# Your goal:
Write out the records word for word, with no pictures.

(Data extracted from a collection)
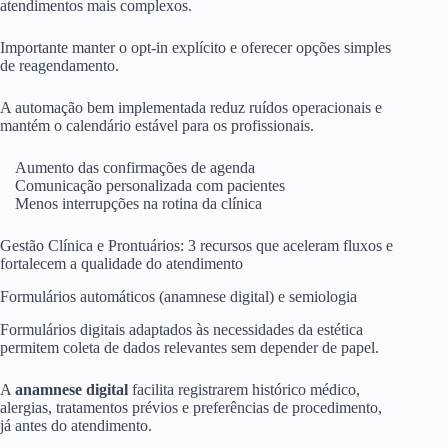
atendimentos mais complexos.
Importante manter o opt-in explícito e oferecer opções simples
de reagendamento.
A automação bem implementada reduz ruídos operacionais e
mantém o calendário estável para os profissionais.
Aumento das confirmações de agenda
Comunicação personalizada com pacientes
Menos interrupções na rotina da clínica
Gestão Clínica e Prontuários: 3 recursos que aceleram fluxos e
fortalecem a qualidade do atendimento
Formulários automáticos (anamnese digital) e semiologia
Formulários digitais adaptados às necessidades da estética
permitem coleta de dados relevantes sem depender de papel.
A
anamnese digital
facilita registrarem histórico médico,
alergias, tratamentos prévios e preferências de procedimento,
já antes do atendimento.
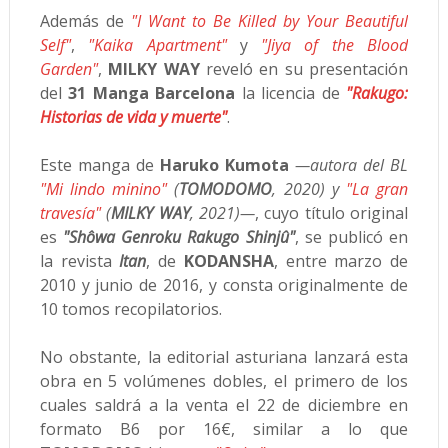
Además de
"I Want to Be Killed by Your Beautiful
Self"
,
"Kaika Apartment"
y
"Jiya of the Blood
Garden"
,
MILKY WAY
reveló en su presentación
del
31 Manga Barcelona
la licencia de
"Rakugo:
Historias de vida y muerte"
.
Este manga de
Haruko Kumota
—autora del BL
"Mi lindo minino"
(
TOMODOMO
, 2020) y
"La gran
travesía"
(
MILKY WAY
, 2021)—
, cuyo título original
es
"Shôwa Genroku Rakugo Shinjû"
, se publicó en
la revista
Itan
, de
KODANSHA
, entre marzo de
2010 y junio de 2016, y consta originalmente de
10 tomos recopilatorios.
No obstante, la editorial asturiana lanzará esta
obra en 5 volúmenes dobles, el primero de los
cuales saldrá a la venta el 22 de diciembre en
formato B6 por 16€, similar a lo que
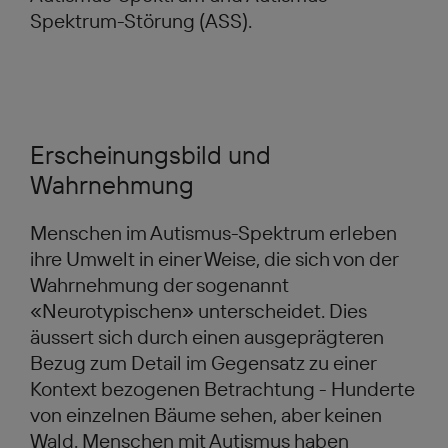
Spektrum-Störung (ASS).
Erscheinungsbild und
Wahrnehmung
Menschen im Autismus-Spektrum erleben
ihre Umwelt in einer Weise, die sich von der
Wahrnehmung der sogenannt
«Neurotypischen» unterscheidet. Dies
äussert sich durch einen ausgeprägteren
Bezug zum Detail im Gegensatz zu einer
Kontext bezogenen Betrachtung - Hunderte
von einzelnen Bäume sehen, aber keinen
Wald. Menschen mit Autismus haben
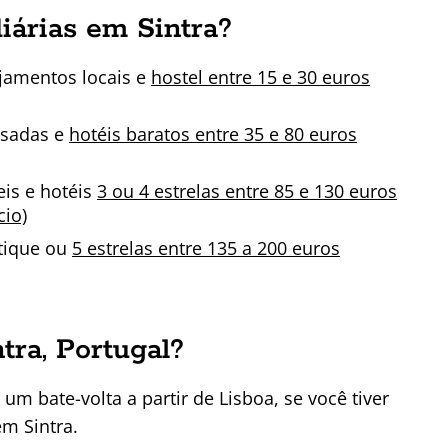
iárias em Sintra?
jamentos locais e
hostel entre 15 e 30 euros
usadas e
hotéis baratos entre 35 e 80 euros
eis e hotéis
3 ou 4 estrelas entre 85 e 130 euros
cio)
utique ou
5 estrelas entre 135 a 200 euros
tra, Portugal?
m bate-volta a partir de Lisboa, se você tiver
em Sintra.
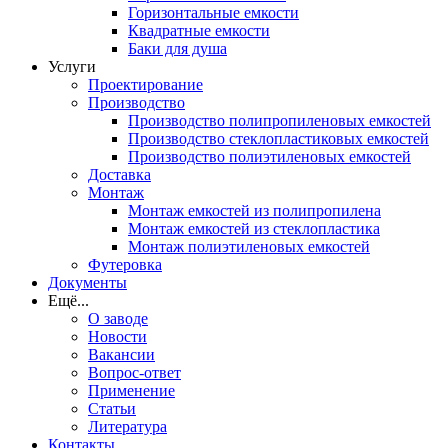
Горизонтальные емкости
Квадратные емкости
Баки для душа
Услуги
Проектирование
Производство
Производство полипропиленовых емкостей
Производство стеклопластиковых емкостей
Производство полиэтиленовых емкостей
Доставка
Монтаж
Монтаж емкостей из полипропилена
Монтаж емкостей из стеклопластика
Монтаж полиэтиленовых емкостей
Футеровка
Документы
Ещё...
О заводе
Новости
Вакансии
Вопрос-ответ
Применение
Статьи
Литература
Контакты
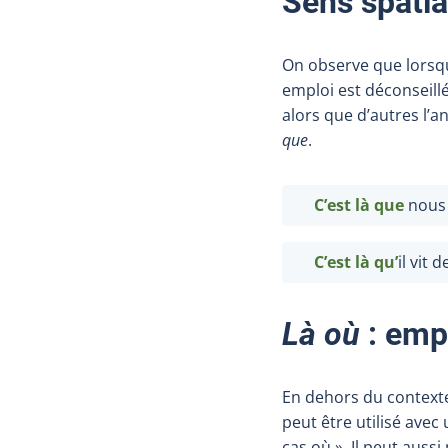
Sens spatia
On observe que lors
emploi est déconseillé
alors que d’autres l’
que
.
C’est là que
nous 
C’est là qu’
il vit 
Là où
: emp
En dehors du context
peut être utilisé avec 
cas où ». Il peut auss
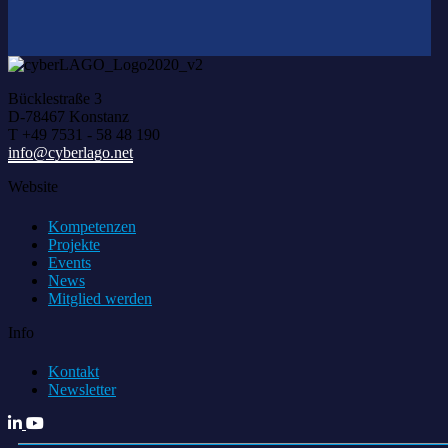
Bücklestraße 3
D-78467 Konstanz
T +49 7531 - 58 48 190
info@cyberlago.net
Website
Kompetenzen
Projekte
Events
News
Mitglied werden
Info
Kontakt
Newsletter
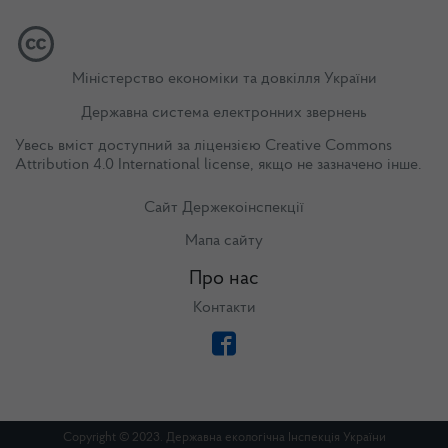
Міністерство економіки та довкілля України
Державна система електронних звернень
Увесь вміст доступний за ліцензією
Creative Commons
Attribution 4.0 International license
, якщо не зазначено інше.
Сайт Держекоінспекції
Мапа сайту
Про нас
Контакти
Copyright © 2023. Державна екологічна Інспекція України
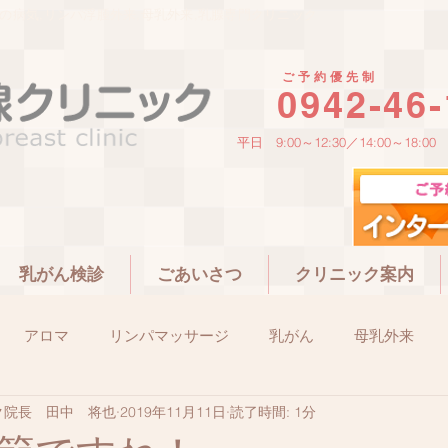
腺の病気,リンパ浮腫外来,母乳外来,乳腺専門クリニック
ご予約優先制
0942-46
平日 9:00～12:30／14:00～18:00
乳がん検診
ごあいさつ
クリニック案内
アロマ
リンパマッサージ
乳がん
母乳外来
ク院長 田中 将也
2019年11月11日
読了時間: 1分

# Task output:
atendimentos mais complexos.
Importante manter o opt-in explícito e oferecer opções simples
de reagendamento.
A automação bem implementada reduz ruídos operacionais e
mantém o calendário estável para os profissionais.
Aumento das confirmações de agenda
Comunicação personalizada com pacientes
Menos interrupções na rotina da clínica
Gestão Clínica e Prontuários: 3 recursos que aceleram fluxos e
fortalecem a qualidade do atendimento
Formulários automáticos (anamnese digital) e semiologia
Formulários digitais adaptados às necessidades da estética
permitem coleta de dados relevantes sem depender de papel.
A
anamnese digital
facilita registrarem histórico médico,
alergias, tratamentos prévios e preferências de procedimento,
já antes do atendimento.
Además de
"I Want to Be Killed by Your Beautiful
Self"
,
"Kaika Apartment"
y
"Jiya of the Blood
Garden"
,
MILKY WAY
reveló en su presentación
del
31 Manga Barcelona
la licencia de
"Rakugo:
Historias de vida y muerte"
.
Este manga de
Haruko Kumota
—autora del BL
"Mi lindo minino"
(
TOMODOMO
, 2020) y
"La gran
travesía"
(
MILKY WAY
, 2021)—
, cuyo título original
es
"Shôwa Genroku Rakugo Shinjû"
, se publicó en
la revista
Itan
, de
KODANSHA
, entre marzo de
2010 y junio de 2016, y consta originalmente de
10 tomos recopilatorios.
No obstante, la editorial asturiana lanzará esta
obra en 5 volúmenes dobles, el primero de los
cuales saldrá a la venta el 22 de diciembre en
formato B6 por 16€, similar a lo que
Spektrum-Störung (ASS).
Erscheinungsbild und
Wahrnehmung
Menschen im Autismus-Spektrum erleben
ihre Umwelt in einer Weise, die sich von der
Wahrnehmung der sogenannt
«Neurotypischen» unterscheidet. Dies
äussert sich durch einen ausgeprägteren
Bezug zum Detail im Gegensatz zu einer
Kontext bezogenen Betrachtung - Hunderte
von einzelnen Bäume sehen, aber keinen
Wald. Menschen mit Autismus haben
iárias em Sintra?
jamentos locais e
hostel entre 15 e 30 euros
usadas e
hotéis baratos entre 35 e 80 euros
eis e hotéis
3 ou 4 estrelas entre 85 e 130 euros
cio)
utique ou
5 estrelas entre 135 a 200 euros
tra, Portugal?
m bate-volta a partir de Lisboa, se você tiver
em Sintra.
Горизонтальные емкости
Квадратные емкости
Баки для душа
Услуги
Проектирование
Производство
Производство полипропиленовых емкостей
Производство стеклопластиковых емкостей
Производство полиэтиленовых емкостей
Доставка
Монтаж
Монтаж емкостей из полипропилена
Монтаж емкостей из стеклопластика
Монтаж полиэтиленовых емкостей
Футеровка
Документы
Ещё...
О заводе
Новости
Вакансии
Вопрос-ответ
Применение
Статьи
Литература
Контакты
Sens spatia
On observe que lors
emploi est déconseillé
alors que d’autres l’
que
.
C’est là que
nous 
C’est là qu’
il vit 
Là où
: emp
En dehors du context
peut être utilisé avec 
cas où ». Il peut auss
Bücklestraße 3
D-78467 Konstanz
T +49 7531 - 58 48 190
info@cyberlago.net
Website
Kompetenzen
Projekte
Events
News
Mitglied werden
Info
Kontakt
Newsletter
Міністерство економіки та довкілля України
Державна система електронних звернень
Увесь вміст доступний за ліцензією
Creative Commons
Attribution 4.0 International license
, якщо не зазначено інше.
Сайт Держекоінспекції
Мапа сайту
Про нас
Контакти
Copyright © 2023. Державна екологічна Інспекція України
腺の病気,リンパ浮腫外来,母乳外来,乳腺専門クリニック
ご予約優先制
0942-46
平日 9:00～12:30／14:00～18:00
乳がん検診
ごあいさつ
クリニック案内
アロマ
リンパマッサージ
乳がん
母乳外来
ク院長 田中 将也
2019年11月11日
読了時間: 1分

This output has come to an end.